Aim of the task:
From the Sixers salary-cap article, reproduce the part that opens with the words "Fans who were" and closes with "very best teams.", substituting "general manager" for "front office".

Quoted passage:
▶

With Butler and Harris’ cap holds on the books, if they were to cut Jonathon Simmons, and let’s say James Ennis opts in ($1.8 million), this now leaves them as an over-the-cap team with the ability to re-sign Butler, Harris, Redick,[1] and use a mid-level exception as well. It sounds like this is a scenario that could be in the cards. But it’s still not a given.

The players hold the cards and will probably make their decisions based on how the playoffs shake out and what other teams’ sales pitches sound like as we near July.

It has been noted by some experts like Zach Lowe that the Sixers may be able to retain Butler and Harris for somewhat less than the full max available to each player.

For example, the Sixers could offer 5 years and $175 million to each player, which is an extra year’s salary at ~$35m more than another team could offer, but still almost $14m shy of a full max. Would Butler (29), or Harris (26), find the additional year of security worthwhile? If so that could save the team almost $30m over the course of each contract.

Here is what the Athletic’s Danny Leroux wrote on this same point:

“There may be a middle ground between a full five-year, $189.7 million max deal and the four-year, $140.6 million another team can offer, as was the case when the Raptors re-signed DeMar DeRozan in 2016.”

The team may not have a ton of leverage since they will need to keep at least one of these guys, but having both could very well put the team over the top for a championship over the coming years.

Fans who were ambivalent on a Butler-Embiid-Simmons trio long-term should want Butler to stay more so now than before the trade; there’s simply more upside unless the front office can identify some free agents to replace either Harris or Butler with who will obliterate their market rate, a task that has proven quite challenging for many of the very best teams.

Sixers fans should be hoping for a big four and for ownership to pay for it in order to compete with the best of the best. It sounds like that’s very possible. Not all fan bases have this luxury.

This trade gives ownership the type of leverage during future negotiations where they can come to the table with an attitude of “we need Butler less now but we want him more, let’s make a deal where we all win.”

Butler Leaves, Harris Stays

If Butler leaves, with Harris’ cap hold on the books, the Sixers could cut J. Simmons, and let’s say Ennis opts in again. This leaves Philadelphia with $37.1 million in space. That amount is not quite enough for a 35% max level superstar like Kevin Durant, but they could always trade Ennis or do something else to get that last bit of space. The next group of younger stars (like Kyrie Irving, Klay Thompson, and Kawhi Leonard) can command $32.7 million, so one of them would be affordable should Butler walk.

These scenarios where they’d be pursuing Durant or Klay Thompson would include losing Redick, unless he’d be willing to come back for the Room Exception (~$5M). Striking out on those names leaves them with the ability to identify specific needs and focus on depth with plenty of cash.

Harris leaves, Butler stays

This scenario feels unlikely. One would think the team received some assurance from Harris (now a journeyman for a 26-year-old, as good as he is) that the New York native might be open to finally planting his flag in one city long-term. He’s a bit younger and in a few ways a better long-term fit than Butler, if they had to pick just one.

After being traded so many times, to now being truly valued by a contender whose arena happens to be pretty close to where he grew up facing a potential 5 year near-max deal may be why Harris posted this:

That being said, if Harris were to leave and Butler were to stay for a max-level salary, and they cut J. Simmons, with Ennis opting in the team would be looking at about $28.6 million in room. [2]

They’d have to get creative to free up enough space to sign a max-level star like Irving or Thompson, and again, they’d only be able to retain Redick if he were willing to play for the Room Exception.

◀

Data:
▶

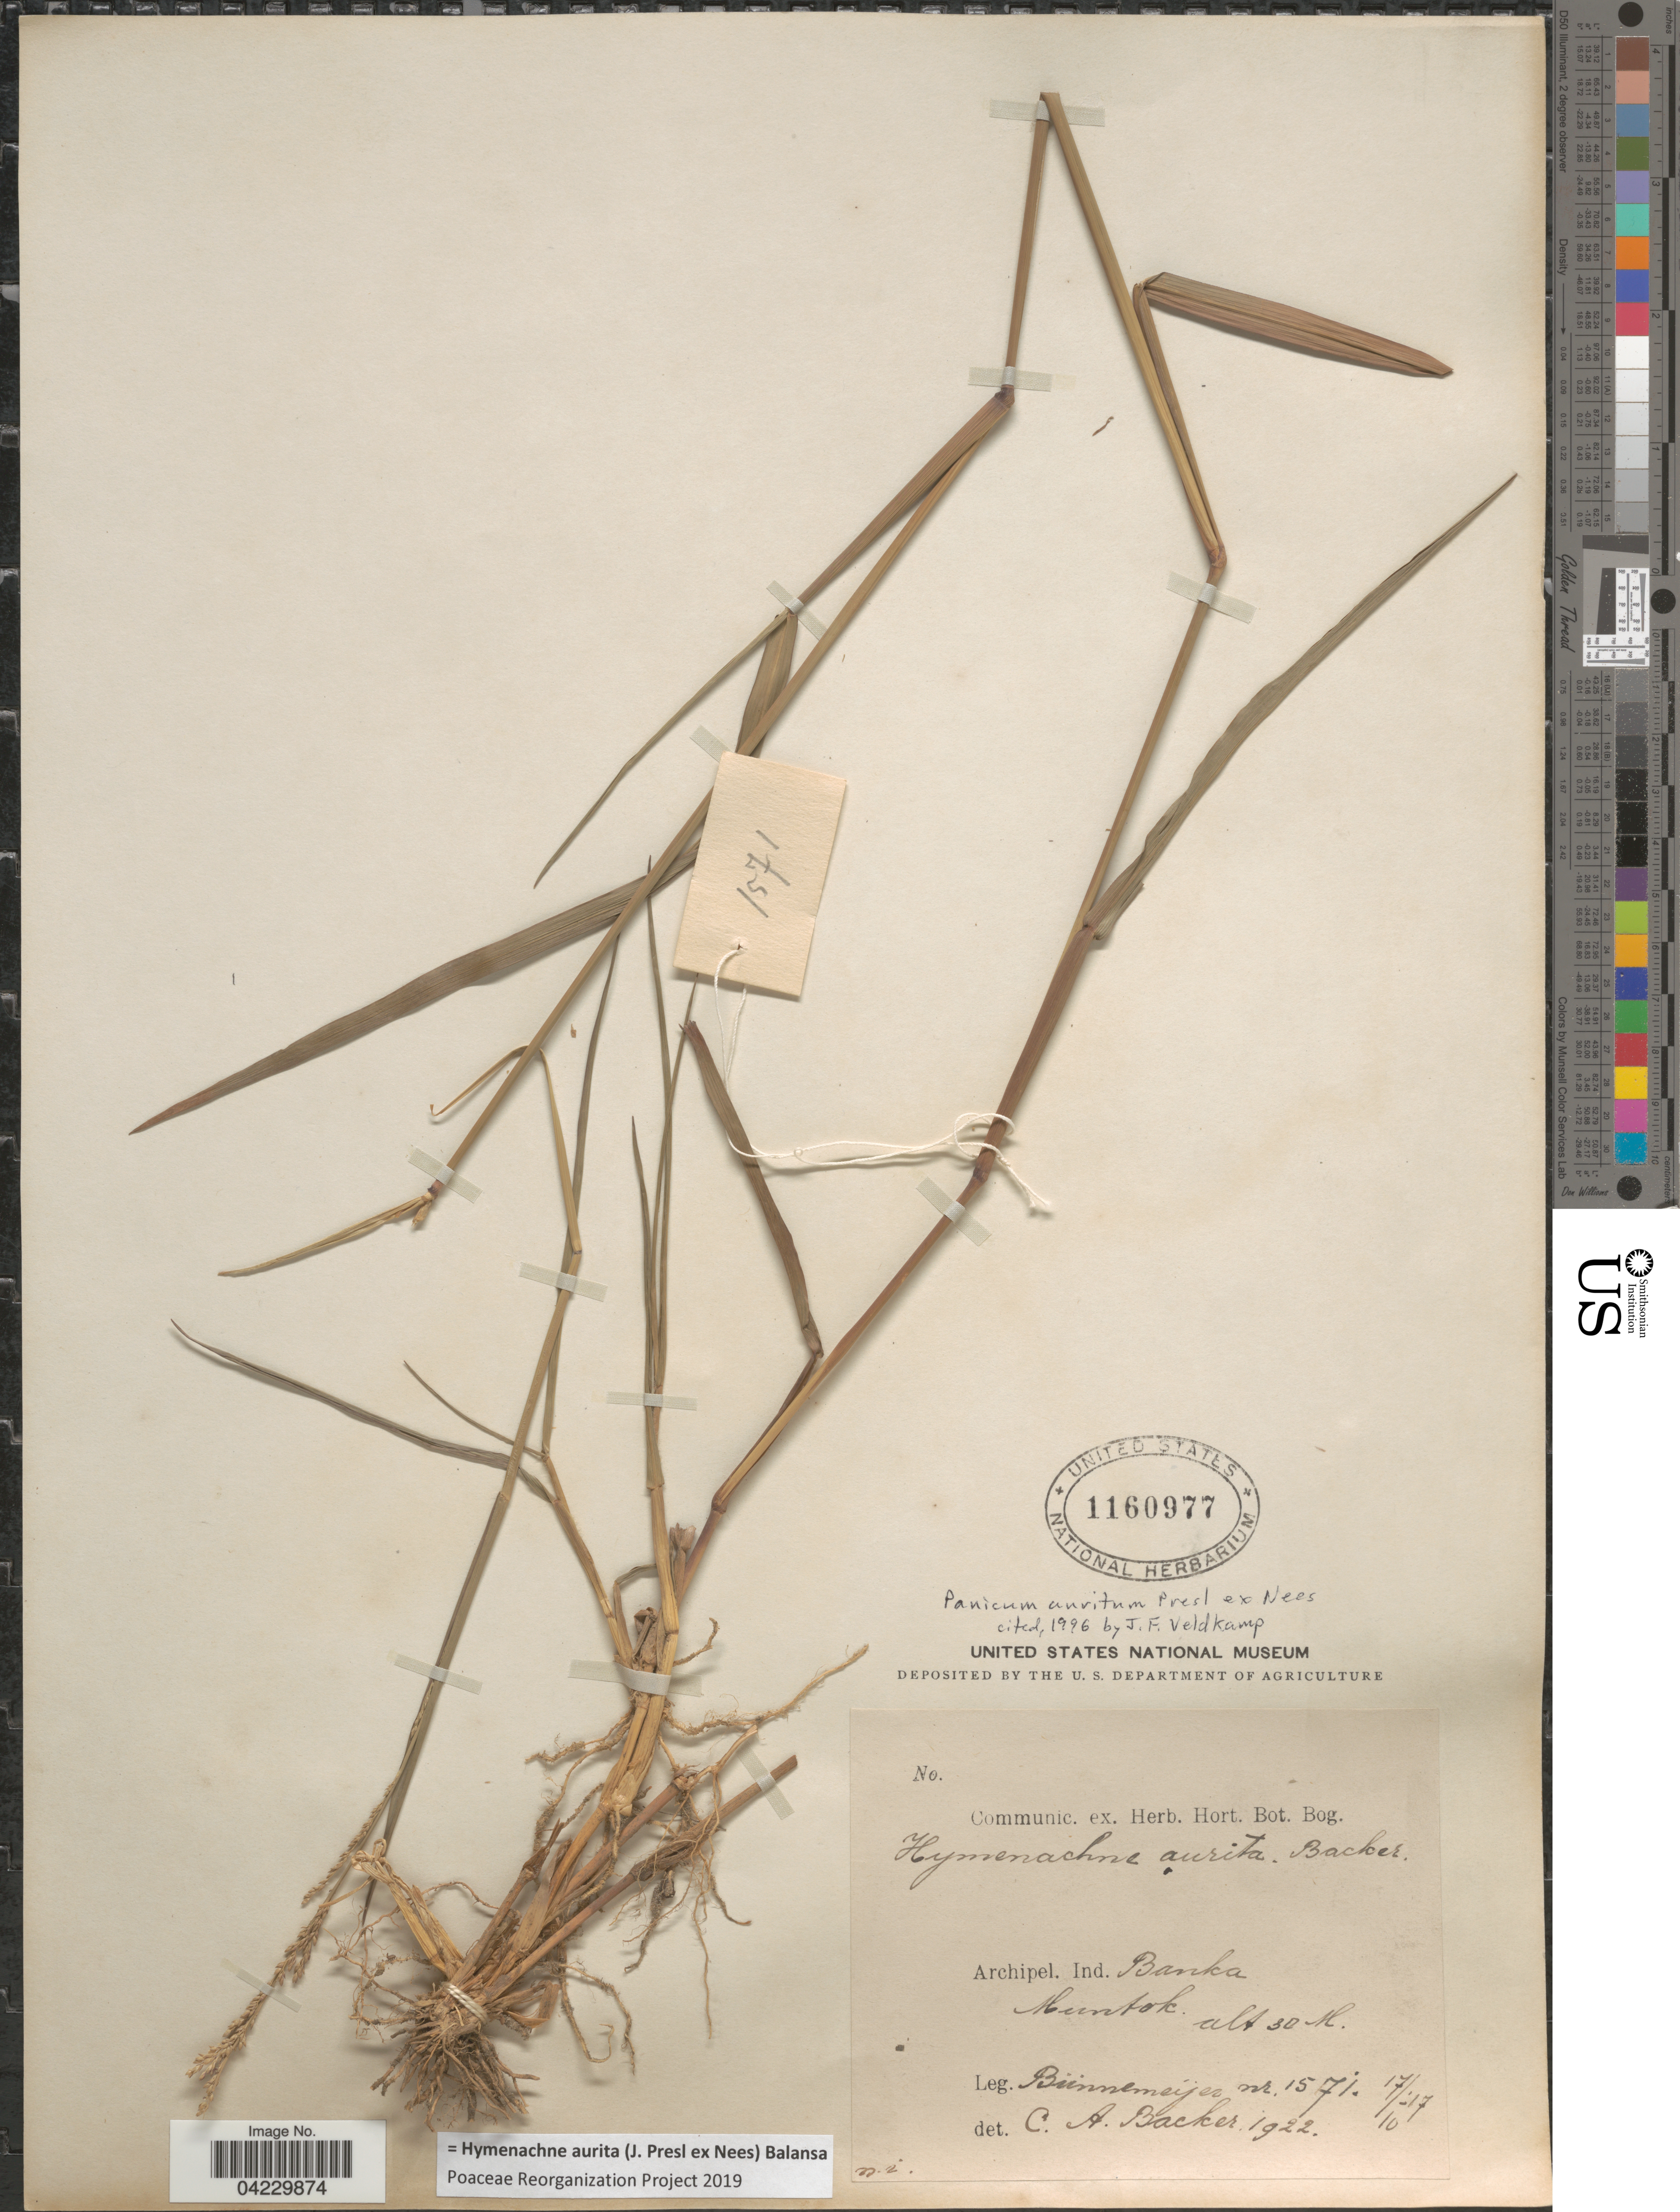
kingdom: Plantae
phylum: Tracheophyta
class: Liliopsida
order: Poales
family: Poaceae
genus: Hymenachne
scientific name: Hymenachne aurita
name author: (J. Presl ex Nees) Balansa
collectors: Bunnemeyer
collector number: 1571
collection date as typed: Transcribed d/m/y: 17/10/17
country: Indonesia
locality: Archipel. Ind. Banka Huntok.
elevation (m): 30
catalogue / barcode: US 1160977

◀

Response for this exercise:
Fans who were ambivalent on a Butler-Embiid-Simmons trio long-term should want Butler to stay more so now than before the trade; there’s simply more upside unless the general manager can identify some free agents to replace either Harris or Butler with who will obliterate their market rate, a task that has proven quite challenging for many of the very best teams.